Sew Over It Molly Top

Now I'm going to try and take a bit of a break from Molly for a while, but honestly? I really can't make any promises...

Sunday, March 18, 2018

I'm So Magical I'm a Freaking Unicorn

A couple weeks ago I started listening to a new to me podcast, the Prairie Girls Knit and Spin, which I highly recommend - Danie and Susie are great together and I've thoroughly enjoyed the episodes I've listened to so far.  Anyway, in the first episode I caught, Danie was talking about spinning a sweater's quantity of yarn and then knitting a sweater from it.  The comment that she was so magical she was a freaking unicorn popped up and I've decided to adopt it because it is just so perfect for so very many situations that pop up in life.
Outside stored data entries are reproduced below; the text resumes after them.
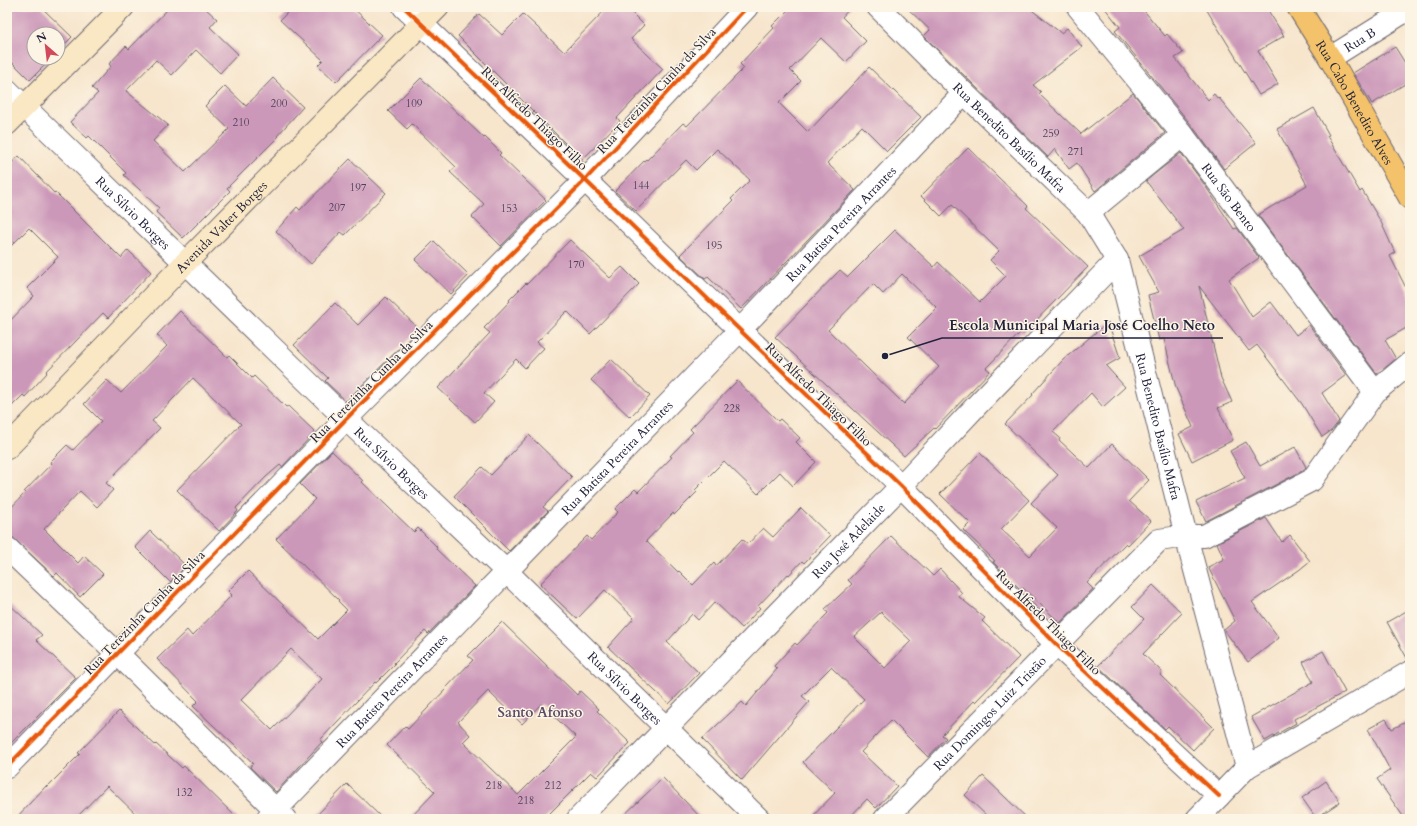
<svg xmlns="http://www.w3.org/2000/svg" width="1417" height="826" font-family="Cardo,serif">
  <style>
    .building { fill: #cc98b9; fill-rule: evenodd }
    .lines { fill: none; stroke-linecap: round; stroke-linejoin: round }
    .street-casing { stroke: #6d666e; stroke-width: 24 }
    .secondary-casing { stroke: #6d666e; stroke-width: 24 }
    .primary-casing { stroke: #6d666e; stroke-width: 24 }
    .street { stroke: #fff; stroke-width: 22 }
    .secondary { stroke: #fae7c3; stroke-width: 22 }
    .primary { stroke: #f3c26a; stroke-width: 22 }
    .cycleway-casing { stroke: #fcf5e5; stroke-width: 6 }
    .cycleway { stroke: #e8590c; stroke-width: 4 }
    .labels { text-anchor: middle; stroke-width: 3; stroke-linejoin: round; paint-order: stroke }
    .number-label { font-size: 11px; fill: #4c405a }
    .street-label { font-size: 13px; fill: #22223b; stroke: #fcf5e5 }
    .neighbourhood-label { font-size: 14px; font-weight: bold; fill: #5e4b67; stroke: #fcf5e5 }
    .leader { fill: none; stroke: #22223b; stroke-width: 1.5 }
    .callout-dot { fill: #22223b; stroke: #fcf5e5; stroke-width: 1.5 }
    .callout-label { font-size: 14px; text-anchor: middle; font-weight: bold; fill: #22223b; stroke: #fcf5e5; stroke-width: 3; stroke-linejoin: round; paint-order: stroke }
  </style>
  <rect width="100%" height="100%" fill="#fcf5e5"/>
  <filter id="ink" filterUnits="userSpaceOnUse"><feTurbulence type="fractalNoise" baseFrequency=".025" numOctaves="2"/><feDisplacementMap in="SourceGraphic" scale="8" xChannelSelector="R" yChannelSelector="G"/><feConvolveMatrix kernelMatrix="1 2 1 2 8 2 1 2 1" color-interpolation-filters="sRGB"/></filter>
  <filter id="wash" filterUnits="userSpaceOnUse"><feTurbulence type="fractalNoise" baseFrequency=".012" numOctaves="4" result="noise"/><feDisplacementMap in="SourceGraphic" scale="16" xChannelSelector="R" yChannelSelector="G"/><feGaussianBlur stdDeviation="0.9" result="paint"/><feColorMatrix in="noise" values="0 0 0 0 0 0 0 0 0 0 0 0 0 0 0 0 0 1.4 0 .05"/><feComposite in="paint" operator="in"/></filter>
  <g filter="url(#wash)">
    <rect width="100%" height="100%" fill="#f7e5cc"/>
    <g id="blocks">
      <g class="building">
        <polygon points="7,7 41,7 72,37 58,51 58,34 34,34 34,58 52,58 30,80 7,57"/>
        <polygon points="170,7 204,7 217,19 210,27 238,54 220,73 196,50 172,75 156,60 126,91 168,125 153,141 185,172 229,129 205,106 225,86 246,106 273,78 303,107 277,136 278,137 227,188 230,191 183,238 156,212 159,208 124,175 126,173 89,136 87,138 70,122 98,93 92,88 111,66 109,64 126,46 129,49"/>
        <polygon points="293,7 352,7 382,35 336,82 318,65 323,60 280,20"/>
        <polygon points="608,7 626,7 644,25 631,39 663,69 617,118 620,121 582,160 458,36 479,14 502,35 523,14 564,52"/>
        <polygon points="791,7 851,7 842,17 866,41 846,62 821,38 790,70 801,81 779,103 808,132 869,67 921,117 887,151 862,126 827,163 855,190 741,309 708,277 705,279 680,255 733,201 731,199 750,180 717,149 696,170 686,160 636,211 615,191 646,159 647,160 683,123 687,126 744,68 740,64 774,28 772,26"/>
        <polygon points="906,7 1028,7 1061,33 1067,28 1082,47 1033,85 1041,92 1039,94 1081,134 1133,93 1165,133 1095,191 1077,163 1069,169 1055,149 1048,157 974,85 924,36 930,30"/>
        <polygon points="1104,7 1141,7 1165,36 1167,34 1183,53 1175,58 1208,100 1214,94 1218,99 1219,98 1256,143 1224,169 1193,127 1115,31 1120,27"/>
        <polygon points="1205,7 1266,7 1284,36 1258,51 1278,84 1259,95"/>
        <polygon points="1395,47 1410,71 1410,81 1372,104 1353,73"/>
        <polygon points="421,78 484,138 485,137 501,153 499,155 546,200 501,246 472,217 484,204 450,172 456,167 412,124 407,129 388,111"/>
        <polygon points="1314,108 1329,135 1327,136 1360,192 1362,190 1381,222 1395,253 1390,256 1410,296 1410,326 1385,340 1396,359 1377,374 1258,215 1307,185 1277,129"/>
        <path d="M968,148l60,58 -2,2 62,59 -65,67 -2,-2 -35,36 4,3 -55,58 -1,-1 -30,28 -129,-119 65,-67 8,7 47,-47 39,37 4,-5 42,40 26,-26 -16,-16 9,-9 -47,-46 -11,11 -20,-20zM902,274l35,34 -29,29 31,30 -35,37 -76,-74 45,-46 10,10z"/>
        <polygon points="1181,153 1204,184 1234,229 1237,228 1259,258 1229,279 1252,317 1271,302 1296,335 1309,325 1346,375 1322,393 1339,421 1331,431 1322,437 1302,404 1257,345 1249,351 1199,286 1221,378 1232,402 1218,408 1233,440 1192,461 1179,434 1193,427 1176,388 1164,339 1159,340 1148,295 1159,292 1139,256 1184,230 1146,181"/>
        <polygon points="19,156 54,193 55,192 121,258 128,250 151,272 108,318 103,313 46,372 47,373 25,397 23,395 7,411 7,324 34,296 27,288 58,257 29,228 7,250 7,167"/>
        <polygon points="350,159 386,193 345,235 341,232 311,264 276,231 297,207 300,210"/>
        <polygon points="570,240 610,278 622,267 639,284 590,334 567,311 537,342 544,348 525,368 516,359 484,393 494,402 475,422 438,388 490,333 484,328 510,301 509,300 526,283 527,284"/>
        <polygon points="434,241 469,275 451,294 415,260"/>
        <polygon points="386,297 419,329 346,401 325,381 328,378 294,345 335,303 358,325"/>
        <polygon points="180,311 227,357 229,355 252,378 254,376 286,407 288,406 315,432 282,467 280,465 266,477 236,508 238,511 219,531 177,490 241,424 193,378 152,421 160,428 106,483 113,490 97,507 80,491 44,529 78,563 84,556 103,574 80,597 57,573 54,576 7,532 7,512 25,493 24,492 52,463 50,462 67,445 73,450 101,421 84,404 107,380 121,393 167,346 157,335"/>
        <polygon points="1108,322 1120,358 1106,366 1125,387 1103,407 1091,393 1053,432 1060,438 1059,440 1089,468 1112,444 1149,480 1129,501 1151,521 1128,545 1126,543 1087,583 1093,589 1060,623 1023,588 1021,590 993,562 995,561 963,530 970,523 940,494 980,453 1029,500 1001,529 1030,556 1057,528 1031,503 1058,475 1005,424 1033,395 1032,394 1063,360"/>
        <polygon points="611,359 650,396 630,417 591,380"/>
        <polygon points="737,381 778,421 780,419 800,438 796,442 816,462 793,486 780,472 758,494 724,461 695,490 697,492 674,515 673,513 646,541 678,572 679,571 693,585 714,563 716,566 742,539 748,544 763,528 773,537 801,508 830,536 804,563 802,561 789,575 788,574 758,606 760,608 742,628 715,602 698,620 692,614 667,642 699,673 669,704 608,647 634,618 605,590 577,619 540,584 587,536 591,540 618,512 615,509 635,489 638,492 672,457 670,456 693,432 690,429"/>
        <polygon points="529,435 572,477 543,507 548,511 509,551 454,496 482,467 491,475"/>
        <polygon points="1246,442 1260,466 1295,447 1306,467 1304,470 1206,521 1196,502 1245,478 1230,451"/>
        <path d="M332,451l31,30 -1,1 52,50 4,-4 19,19 -1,2 39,37 -47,48 -3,-3 -31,32 1,1 -19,19 -1,-1 -55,58 2,2 -46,50 -26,-25 3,-4 -60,-57 5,-5 -41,-42 30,-29 5,6 40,-41 -4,-4 20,-20 70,68 29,-29 -9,-9 1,-1 -63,-61 39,-40 -15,-15zM291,649l31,30 -50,51 -31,-30z"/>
        <polygon points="1266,518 1282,542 1290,535 1310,561 1299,570 1252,602 1279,638 1248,662 1224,630 1235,621 1208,567 1224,559 1217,543"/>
        <polygon points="150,531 186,566 170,582 135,547"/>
        <path d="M891,536l42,40 7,-7 22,24 -4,3 27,22 -3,3 37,36 -44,45 -1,-1 -32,34 4,3 -18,19 -37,-37 -30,32 36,34 -21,22 -9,-9 -19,20h-38l25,-26 -32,-31 61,-63 -33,-32 -29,29 7,6 -67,78 -40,-41 40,-37 4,4 31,-37 -3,-3 21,-23 2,2 31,-32 -3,-4 27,-25 -4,-4zM881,612l30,29 -26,27 -31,-31z"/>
        <polygon points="1153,585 1182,613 1143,654 1162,672 1160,675 1214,728 1193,750 1168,726 1165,729 1098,666 1144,619 1132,607"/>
        <polygon points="7,602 42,635 36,640 76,678 7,747"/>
        <polygon points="1410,609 1410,660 1408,660 1387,622"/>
        <path d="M502,622l75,73 3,-4 19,18 -2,2 33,32 -33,34 -6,-5 -47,47h-135l26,-27 -48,-47 18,-19 3,3 38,-40h-1l28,-29 -5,-4zM488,691l34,33 19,-20 35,33 -58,58 -55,-53 7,-7 -12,-13z"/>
        <polygon points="1323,651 1345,692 1294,719 1296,723 1265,741 1251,717 1313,682 1303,662"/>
        <polygon points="119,711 155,745 156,744 182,768 184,766 238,819 141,819 107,786 75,819 15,819 46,786 47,787 80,754 78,753"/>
        <polygon points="1386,719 1392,729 1410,720 1410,819 1405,819 1377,779 1390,770 1368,729"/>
        <polygon points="983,776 1028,819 990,819 965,795"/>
        <polygon points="663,778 702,819 620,819"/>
        <polygon points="1326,781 1340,802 1316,818 1302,798"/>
        <polygon points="347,784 383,819 313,819"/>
      </g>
    </g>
  </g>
  <g filter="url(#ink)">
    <use href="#blocks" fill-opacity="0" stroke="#6d666e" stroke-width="1"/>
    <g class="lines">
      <defs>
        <g id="street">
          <polyline points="404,7 585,180 901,486 1057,645 1219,796"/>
          <path id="s1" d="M878,7l86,86 124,120 29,47 69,276 61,231"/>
          <path id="s2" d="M1078,7l105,128 192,257"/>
          <path id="s3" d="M1330,58l80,-50"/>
          <path id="s4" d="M7,90l339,329 160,152 253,248"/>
          <polyline points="1088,213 1183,135"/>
          <polyline points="7,548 117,653 285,819"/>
          <polyline points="7,767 346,419 585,180 747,7"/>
          <path id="s5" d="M267,819l473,-489 224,-237"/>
          <path id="s6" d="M578,819l323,-333 77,-82 139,-144"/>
          <path id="s7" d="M885,819l274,-279 27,-4h18l108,-56 63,-88 35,-29"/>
          <polyline points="1197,819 1247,767 1410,672"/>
        </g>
        <g id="secondary">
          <polyline points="7,124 123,7"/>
          <path id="s8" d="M7,448l178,-185 253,-256"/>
        </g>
        <g id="primary">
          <path id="s9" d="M1298,7l32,51 80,140"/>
        </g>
      </defs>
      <use href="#street" class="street-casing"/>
      <use href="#secondary" class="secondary-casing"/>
      <use href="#primary" class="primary-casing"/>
      <use href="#street" class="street"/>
      <use href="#secondary" class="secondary"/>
      <use href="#primary" class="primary"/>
      <defs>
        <g id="cycleway">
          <polyline points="404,7 585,180 901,486 1057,645 1219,796"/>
          <polyline points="7,767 346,419 585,180 747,7"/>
        </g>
      </defs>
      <use href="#cycleway" class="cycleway-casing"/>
      <use href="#cycleway" class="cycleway"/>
    </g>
  </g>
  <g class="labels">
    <g class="number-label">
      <text x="279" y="107">200</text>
      <text x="414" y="107">109</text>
      <text x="241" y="126">210</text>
      <text x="1051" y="137">259</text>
      <text x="1076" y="155">271</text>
      <text x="641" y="189">144</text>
      <text x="358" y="191">197</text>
      <text x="337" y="211">207</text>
      <text x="509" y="212">153</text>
      <text x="714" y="249">195</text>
      <text x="576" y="268">170</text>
      <text x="732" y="412">228</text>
      <text x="494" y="789">218</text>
      <text x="553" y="789">212</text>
      <text x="184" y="796">132</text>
      <text x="526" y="804">218</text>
    </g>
    <g class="street-label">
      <text dy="5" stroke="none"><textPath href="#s3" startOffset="35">Rua B</textPath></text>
      <text transform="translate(656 90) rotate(-47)" y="5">Rua Terezinha Cunha da Silva</text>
      <text dy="5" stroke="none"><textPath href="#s9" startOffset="111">Rua Cabo Benedito Alves</textPath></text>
      <text transform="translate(535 118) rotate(44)" y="5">Rua Alfredo Thiago Filho</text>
      <text dy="5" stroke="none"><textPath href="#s1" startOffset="185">Rua Benedito Basílio Mafra</textPath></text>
      <text dy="5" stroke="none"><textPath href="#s2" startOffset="243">Rua São Bento</textPath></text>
      <text dy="5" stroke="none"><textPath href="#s4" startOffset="176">Rua Sílvio Borges</textPath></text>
      <text dy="5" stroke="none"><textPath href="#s5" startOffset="827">Rua Batista Pereira Arrantes</textPath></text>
      <text dy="5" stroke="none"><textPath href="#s8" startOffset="308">Avenida Valter Borges</textPath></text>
      <text transform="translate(371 381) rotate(-45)" y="5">Rua Terezinha Cunha da Silva</text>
      <text transform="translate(819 394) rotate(44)" y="5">Rua Alfredo Thiago Filho</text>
      <text dy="5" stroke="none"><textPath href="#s1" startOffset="521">Rua Benedito Basílio Mafra</textPath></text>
      <text dy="5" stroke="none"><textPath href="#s5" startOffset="503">Rua Batista Pereira Arrantes</textPath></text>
      <text dy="5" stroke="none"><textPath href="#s4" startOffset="536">Rua Sílvio Borges</textPath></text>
      <text dy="5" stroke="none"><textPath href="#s6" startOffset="388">Rua José Adelaide</textPath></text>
      <text transform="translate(144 612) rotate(-46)" y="5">Rua Terezinha Cunha da Silva</text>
      <text transform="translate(1049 622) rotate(45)" y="5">Rua Alfredo Thiago Filho</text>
      <text dy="5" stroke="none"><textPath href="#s4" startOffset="860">Rua Sílvio Borges</textPath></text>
      <text dy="5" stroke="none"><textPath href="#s5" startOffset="179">Rua Batista Pereira Arrantes</textPath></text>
      <text dy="5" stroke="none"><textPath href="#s7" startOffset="149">Rua Domingos Luiz Tristão</textPath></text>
    </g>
    <g class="neighbourhood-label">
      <text x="540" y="717">Santo Afonso</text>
    </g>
  </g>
  <path class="leader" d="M885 356L942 338H1223"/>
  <circle class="callout-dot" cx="885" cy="356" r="4"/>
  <g class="callout-label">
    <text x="1082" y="330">Escola Municipal Maria José Coelho Neto</text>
  </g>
  <rect width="1417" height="826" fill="none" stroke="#fcf5e5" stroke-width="24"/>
  <g transform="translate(46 46) rotate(332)"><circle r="19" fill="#fcf5e5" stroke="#a5a1a1"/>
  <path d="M0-3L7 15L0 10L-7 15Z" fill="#d1495b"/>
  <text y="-6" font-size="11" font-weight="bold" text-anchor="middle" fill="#22223b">N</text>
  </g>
</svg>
Need that gearbox right now?  Here it is... I'm magical.  I'm a freaking unicorn.  You enjoyed that roast beef dinner with the impeccably puffed up Yorkshire puddings...  I'm magical.  I'm a freaking unicorn.  Spin some yarn and make something with it?  HELL YESSSSSS!  I'm most definitely a magical freaking unicorn.  See?  So perfectly fitting for so many things.

So, as you all know I started spinning in July of 2016 when my husband surprised me for my birthday with a day long private lesson with a master spinner and my choice of spinning wheel.  Over the course of time, I've spun a decent amount of yarn, but I'd not actually knit with any of it.  I wasn't sure what to knit or where to start.  Every now and again I'd take all the skeins out and admire my handy work, but that was as far as I got with them.

Then a couple of weekends ago I suddenly realized I had the perfect pattern in my queue to use up some of my early handspun.  In fact one of the yarns was my very first "on my own without an instructor sitting with me" yarn that I spun in the days after I brought my Ashford Kiwi 2 home with me.   The other yarn I spun and plied a few months later over the Christmas holidays, just before I started back to work.

The difference in the two yarns is amazing.  I can really see my progression, although both are pretty wonky.  Uneven, overspun, thin and corkscrewey in some places and underspun and thick as your thumb in others.  But they are mine, made with my own two hands and I love them.

The pattern I picked was a simple pair of fingerless gloves that I thought would be perfect for this time of year.  I had to fiddle with the pattern because my yarn definitely knit up at a much, much larger gauge than the Breton Mitts pattern called for.  I increased the needle size and then decreased my cast on considerably and adjusted the rows to fit my hands.

My mitts are thick and cozy and a bit bullet proof, the fabric is so dense, but I didn't want to go up yet another needle size from the three or four sizes I'd already gone up by, because then the thin bits got too thin.  Regardless of their wonkiness and bullet proofness, I adore these mitts and I wear them every morning while I'm waiting for the truck and more importantly the steering wheel to warm up when I'm driving to work.

And I can tell you that knitting something from yarn I made myself is pretty darn magical.  I'm a freaking unicorn.